I have a dataframe that looks like
RMSE SELECTED DATA information
0 100 [12, 15, 19, 13] (arr1, str1, fl1)
1 200 [7, 12, 3] (arr2, str2, fl2)
2 300 [5, 9, 3, 3, 3, 3] (arr3, str3, fl3)
Here, I want to break up the information
column into three distinct columns: the first column containing the arrays , the second column containing the string and the last column containing the float Thus the new dataframe would look like
RMSE SELECTED DATA ARRAYS STRING FLOAT
0 100 [12, 15, 19, 13] arr1 str1 fl1
1 200 [7, 12, 3] arr2 str2 fl2
2 300 [5, 9, 3, 3, 3, 3] arr3 str3 fl3
I thought one way would be to isolate the information
column and then slice it using .apply
like so:
df['arrays'] = df['information'].apply(lambda row : row[0])

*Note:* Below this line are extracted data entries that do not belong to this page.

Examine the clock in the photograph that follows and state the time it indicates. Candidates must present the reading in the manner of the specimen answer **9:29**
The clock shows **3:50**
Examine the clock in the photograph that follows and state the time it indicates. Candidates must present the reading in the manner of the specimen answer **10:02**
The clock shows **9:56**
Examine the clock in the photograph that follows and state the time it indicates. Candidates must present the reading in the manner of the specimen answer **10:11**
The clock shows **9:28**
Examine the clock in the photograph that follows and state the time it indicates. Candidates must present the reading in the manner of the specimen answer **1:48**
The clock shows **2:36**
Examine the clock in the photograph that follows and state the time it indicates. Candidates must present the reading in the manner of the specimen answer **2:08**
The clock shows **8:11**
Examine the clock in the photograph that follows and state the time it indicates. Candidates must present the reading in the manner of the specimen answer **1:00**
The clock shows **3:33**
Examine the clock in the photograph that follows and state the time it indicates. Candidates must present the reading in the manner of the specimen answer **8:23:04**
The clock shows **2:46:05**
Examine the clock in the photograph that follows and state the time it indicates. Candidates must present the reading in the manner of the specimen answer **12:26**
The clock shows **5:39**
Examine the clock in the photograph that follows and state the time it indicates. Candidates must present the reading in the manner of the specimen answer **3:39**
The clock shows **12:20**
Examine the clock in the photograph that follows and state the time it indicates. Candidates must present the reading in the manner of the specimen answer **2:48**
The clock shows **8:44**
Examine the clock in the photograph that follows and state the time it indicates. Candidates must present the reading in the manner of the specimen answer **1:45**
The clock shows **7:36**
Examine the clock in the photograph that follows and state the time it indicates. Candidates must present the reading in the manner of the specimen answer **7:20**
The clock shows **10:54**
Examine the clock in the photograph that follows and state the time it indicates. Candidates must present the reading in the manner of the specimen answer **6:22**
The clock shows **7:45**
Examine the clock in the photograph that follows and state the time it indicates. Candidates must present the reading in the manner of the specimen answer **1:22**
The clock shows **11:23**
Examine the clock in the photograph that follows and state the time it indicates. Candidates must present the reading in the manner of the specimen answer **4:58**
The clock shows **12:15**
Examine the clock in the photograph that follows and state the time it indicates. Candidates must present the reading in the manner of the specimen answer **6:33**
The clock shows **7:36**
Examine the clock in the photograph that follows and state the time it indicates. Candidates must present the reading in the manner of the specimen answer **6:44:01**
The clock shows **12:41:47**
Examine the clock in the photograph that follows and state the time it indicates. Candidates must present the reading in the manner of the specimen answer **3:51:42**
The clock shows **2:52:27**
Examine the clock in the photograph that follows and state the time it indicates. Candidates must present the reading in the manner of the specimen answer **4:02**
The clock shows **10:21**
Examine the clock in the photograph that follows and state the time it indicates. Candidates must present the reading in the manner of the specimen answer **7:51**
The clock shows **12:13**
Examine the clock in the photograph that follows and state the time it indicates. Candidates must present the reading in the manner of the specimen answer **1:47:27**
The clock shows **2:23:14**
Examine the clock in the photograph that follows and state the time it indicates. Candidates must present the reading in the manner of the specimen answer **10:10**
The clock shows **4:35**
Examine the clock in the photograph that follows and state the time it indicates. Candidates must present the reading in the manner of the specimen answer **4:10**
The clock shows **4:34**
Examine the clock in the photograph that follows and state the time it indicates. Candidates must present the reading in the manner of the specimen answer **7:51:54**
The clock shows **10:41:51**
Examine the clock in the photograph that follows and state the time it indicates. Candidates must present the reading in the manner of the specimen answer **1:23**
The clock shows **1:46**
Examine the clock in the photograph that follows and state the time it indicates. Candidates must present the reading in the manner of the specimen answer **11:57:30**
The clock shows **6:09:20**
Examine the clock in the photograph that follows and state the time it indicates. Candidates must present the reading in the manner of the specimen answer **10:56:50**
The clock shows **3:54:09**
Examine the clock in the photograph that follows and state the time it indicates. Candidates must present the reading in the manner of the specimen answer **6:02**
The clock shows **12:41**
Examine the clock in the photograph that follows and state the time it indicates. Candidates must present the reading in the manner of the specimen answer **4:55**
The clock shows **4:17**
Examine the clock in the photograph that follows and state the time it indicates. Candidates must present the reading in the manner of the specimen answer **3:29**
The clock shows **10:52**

and do this for each entry. But I was curious if there is a better way to do this as if there are many more entries it may become tedious or slow with a for loop
CodePudding user response:
Let us recreate the dataframe
tojoin = pd.DataFrame(df.pop('information').to_numpy().tolist(),
index = df.index,
columns = ['ARRAYS', 'STRING', 'FLOAT'])
df = df.join(tojoin)